The records below hold a stretch from the line with "Annotated regions visible" through the line with "- lesion 1 (tumor, lower"; return exactly those lines, ends included, and nothing more.

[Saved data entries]
***
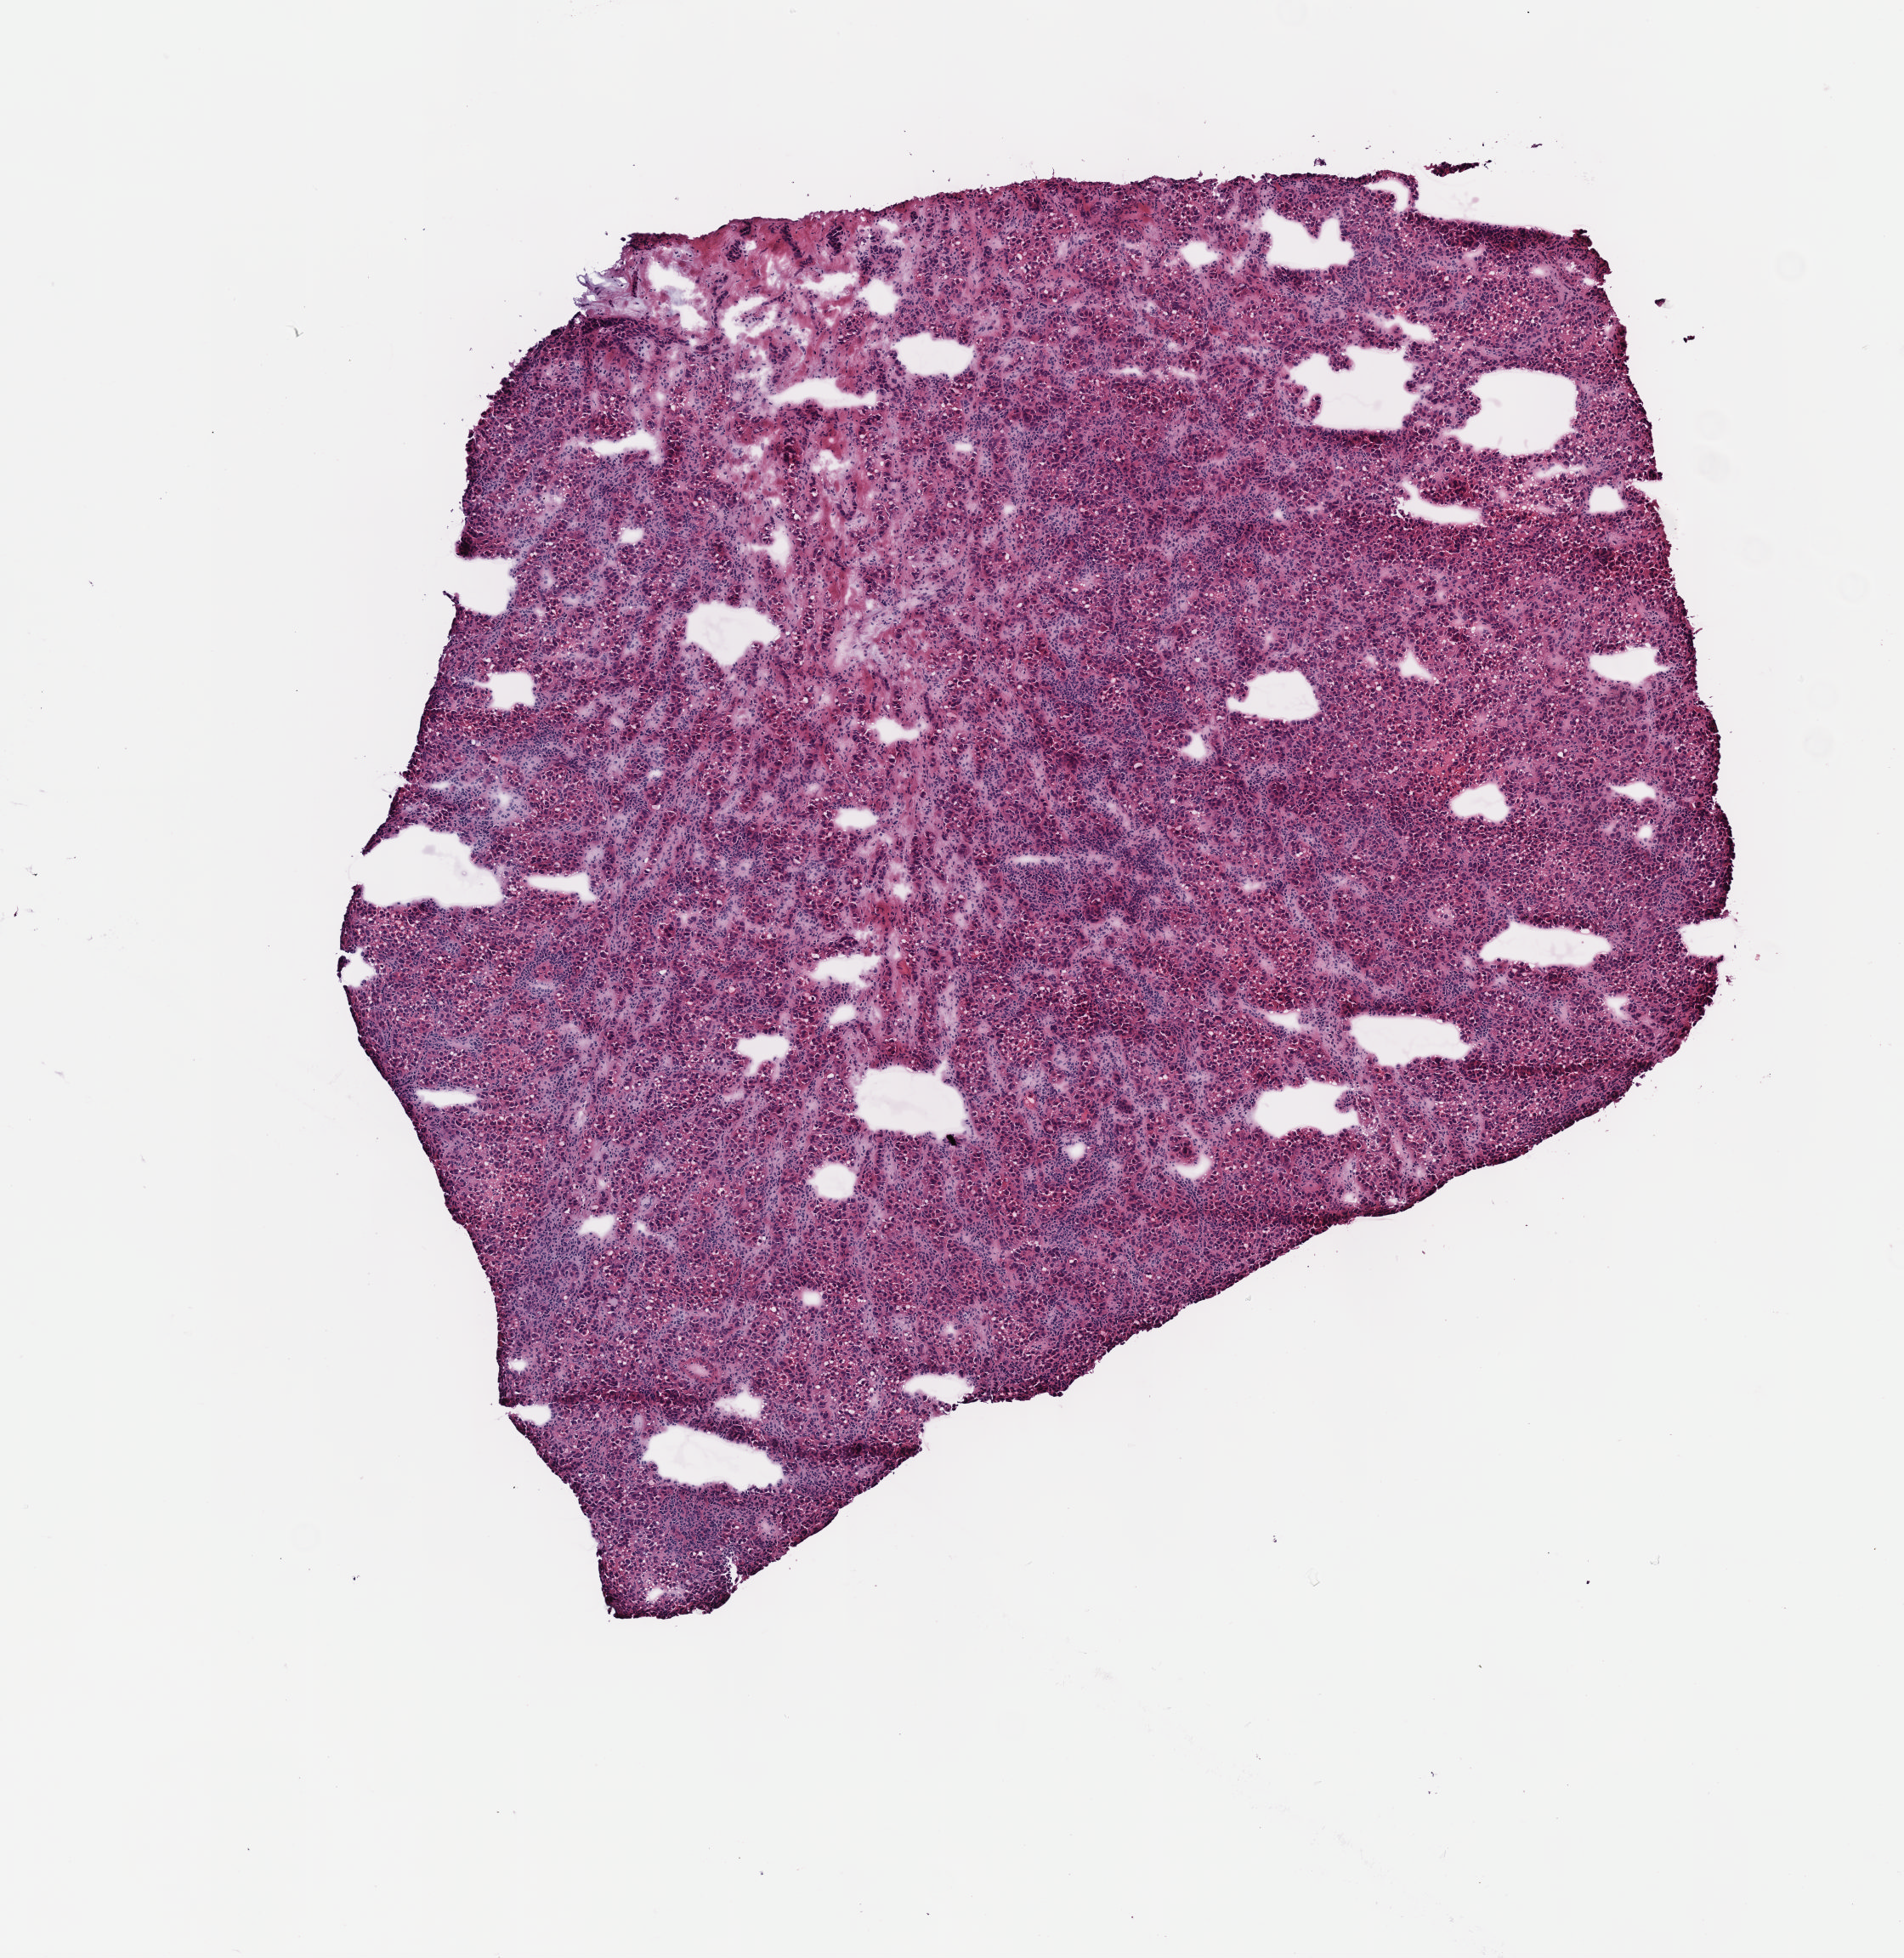
H&E whole-slide image — a low-resolution overview of the entire scanned area, about 4.5 x 4.7 mm (acquisition: 40x scan); frozen section from the top of the tissue portion; liver, primary tumour sample. Patient: female, age at initial diagnosis 43 years. Histologic grade: G3 (poorly differentiated). Slide review estimates, as recorded: tumour cells 90%, tumour nuclei 95%, normal cells 0%, stromal cells 10%, necrosis 0%. Inflammatory infiltration, as recorded: lymphocyte infiltration 0%, monocyte infiltration 0%, neutrophil infiltration 0%.
AJCC pathologic stage: I (7th edition). Pathologic diagnosis: Hepatocellular carcinoma, NOS.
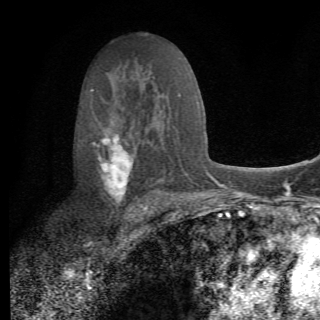
Breast MRI (dynamic contrast-enhanced), one axial slice. Slice 41 of 82 in the series (ordered by position). Cropped to one breast. Dynamic contrast-enhanced series, time point 2 of 6 at this slice position (early post-contrast). 1.5 T. TE 4.2 ms, TR 8.5 ms. 2.2 mm slice thickness. 320 × 320 image matrix, field of view 187 × 187 mm. Female patient.
Outlined on this slice (semi-automatically segmented with operator editing):
- enhancing-tissue mask used for the functional tumour volume (all voxels passing the contrast-enhancement thresholds inside the analysis volume; usually the tumour): bounding box [x1, y1, x2, y2] px = [93, 112, 162, 214]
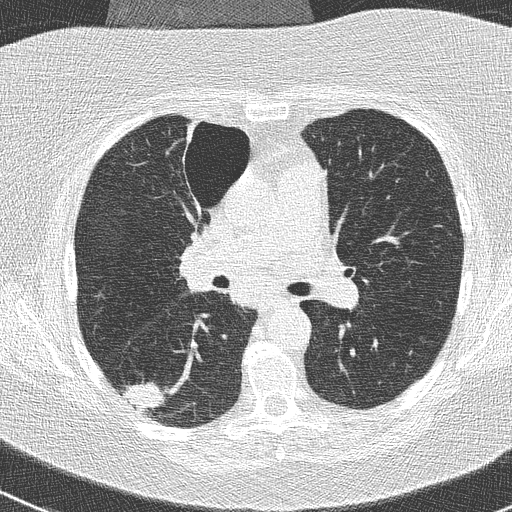
Low-dose screening chest CT, one axial slice; slice 154 of 261 in the series (ordered by position); reconstruction kernel B50f; 120 kVp; lung window (W 1500 / L -600 HU); 512 × 512 image matrix, field of view 310 × 310 mm.
Annotated regions visible in this slice (manually delineated by an expert):
- lesion 1 (tumor, lower lobe of right lung): box from (x=123, y=382) to (x=165, y=414) px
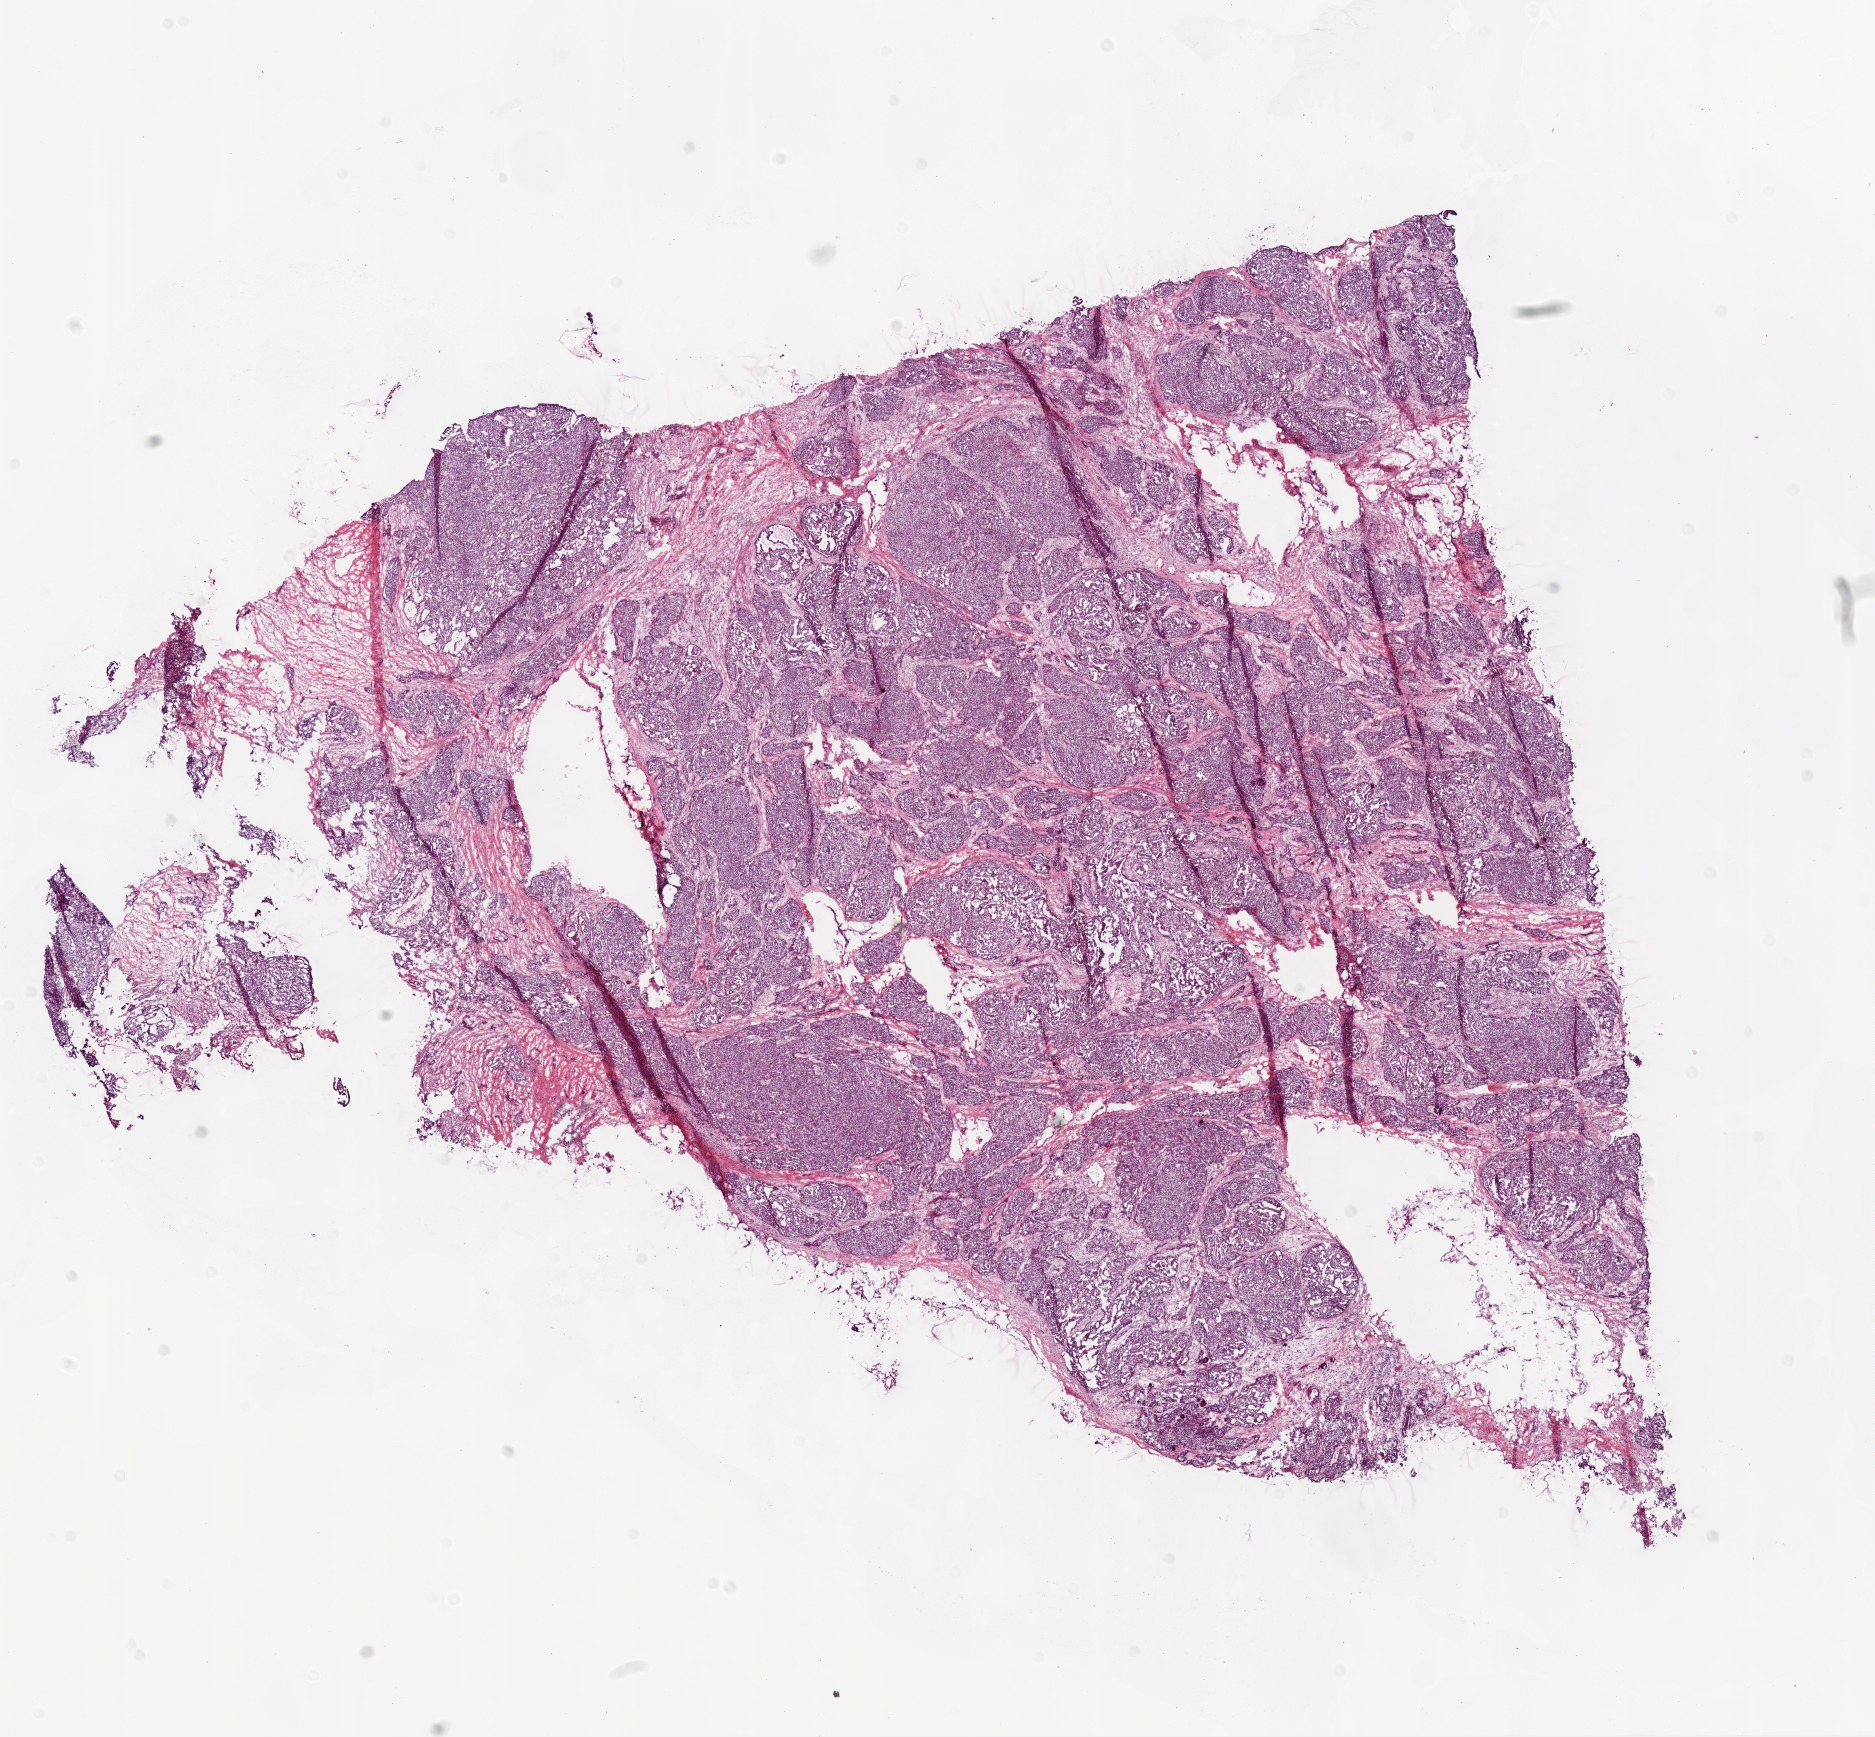
Hematoxylin and eosin (H&E) stained whole-slide image — low-resolution overview of the scanned area, about 15.0 x 13.9 mm (from a 20x scan); frozen section from the bottom of the tissue portion; primary tumour sample from the ovary. Female patient; age at initial diagnosis 63 years. Histologic grade: G3 (poorly differentiated). Composition of this section per pathologist review: tumour cells 85%, tumour nuclei 90%, normal cells 0%, stromal cells 15%, necrosis 0%. Inflammatory infiltration, as recorded: lymphocyte infiltration 5%.
Diagnosis: Serous cystadenocarcinoma, NOS. FIGO stage: IIIC.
***
Task solution ->
Annotated regions visible in this slice (manually delineated by an expert):
- lesion 1 (tumor, lower lobe of right lung): box from (x=123, y=382) to (x=165, y=414) px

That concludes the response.